Activity A:
List every temperature reading given in the opening post of the thermometer thread, along with what each one measures.
Activity B:
From the thermometer thread, extract everything from "Hey guys. So" down to "Thanks in advance.".
Activity C:
Continue the thermometer thread from where it stops.

# Thermometers



## Manny (Oct 8, 2013)

Hey guys. So I have a dilemma here. I have two thermometers in my tank right now. I have a digital and a float in the tank thermometer. When I bought the digital I read reviews saying that it was usually off by 1 degree. I figured as long as I kept my water temp constant, not a big deal. Well here's the thing though. They are off from each other by almost 4 degrees  my digital is reading 74.9 and my floating thermometer is reading 78. My house is set at 73 degrees. So now I am stuck trying to figure out which is closet to being correct. I don't have any fish in there yet but I sure would like to get the temperature figured out before I go buy some fish. Any advice on which one I should be following or which one might be closet to being accurate. I hope the room temp helps a bit. Thanks in advance.


----------



## emc7 (Jul 23, 2005)

Unless you have a heater plugged in in the tank, the tank should sit at room temp when the light is off unless the filter is making a lot of heat, then it will sit a bit higher. You can also have a temp. gradient in the tank, with the warmest water directly under the light or the coolest water at the surface do to evaporation. If you take the thermometers out of the tank and let them sit in the air, what do they read? How are you measuring the room temp? Do you have a good cooking or weather thermometer you can use for a tie breaker?

Given information:
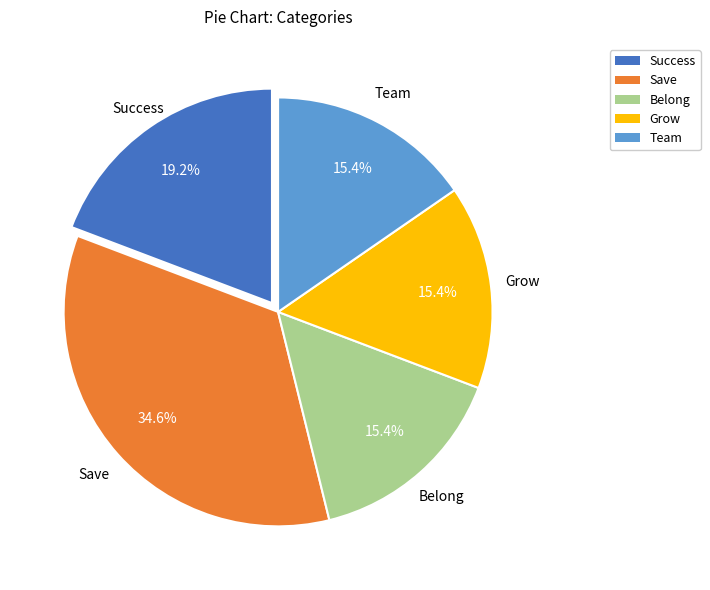

To the nearest percent, what is the combined percentage of Success and Team?

35%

Answer area A:
- 74.9: the digital thermometer in the tank
- 78: the floating thermometer in the tank
- 73: the setting of the house

Answer area B:
Hey guys. So I have a dilemma here. I have two thermometers in my tank right now. I have a digital and a float in the tank thermometer. When I bought the digital I read reviews saying that it was usually off by 1 degree. I figured as long as I kept my water temp constant, not a big deal. Well here's the thing though. They are off from each other by almost 4 degrees  my digital is reading 74.9 and my floating thermometer is reading 78. My house is set at 73 degrees. So now I am stuck trying to figure out which is closet to being correct. I don't have any fish in there yet but I sure would like to get the temperature figured out before I go buy some fish. Any advice on which one I should be following or which one might be closet to being accurate. I hope the room temp helps a bit. Thanks in advance.

Answer area C:
I would tend to trust the digital over one with a red liquid in it, but a certified, calibrated mercury over a cheap digital one.

The first lab in every chem book is "calibration of a thermometer", over a small range, you can usually just add or subtract a correction factor. For wider ranges it gets to be like the F to C conversion, multiply by A and add B.


----------



## TheOldSalt (Jan 28, 2005)

I suppose the logical thing to do would be to get a third thermometer and see what it says. It should match one of the other two, and then you'll have your answer.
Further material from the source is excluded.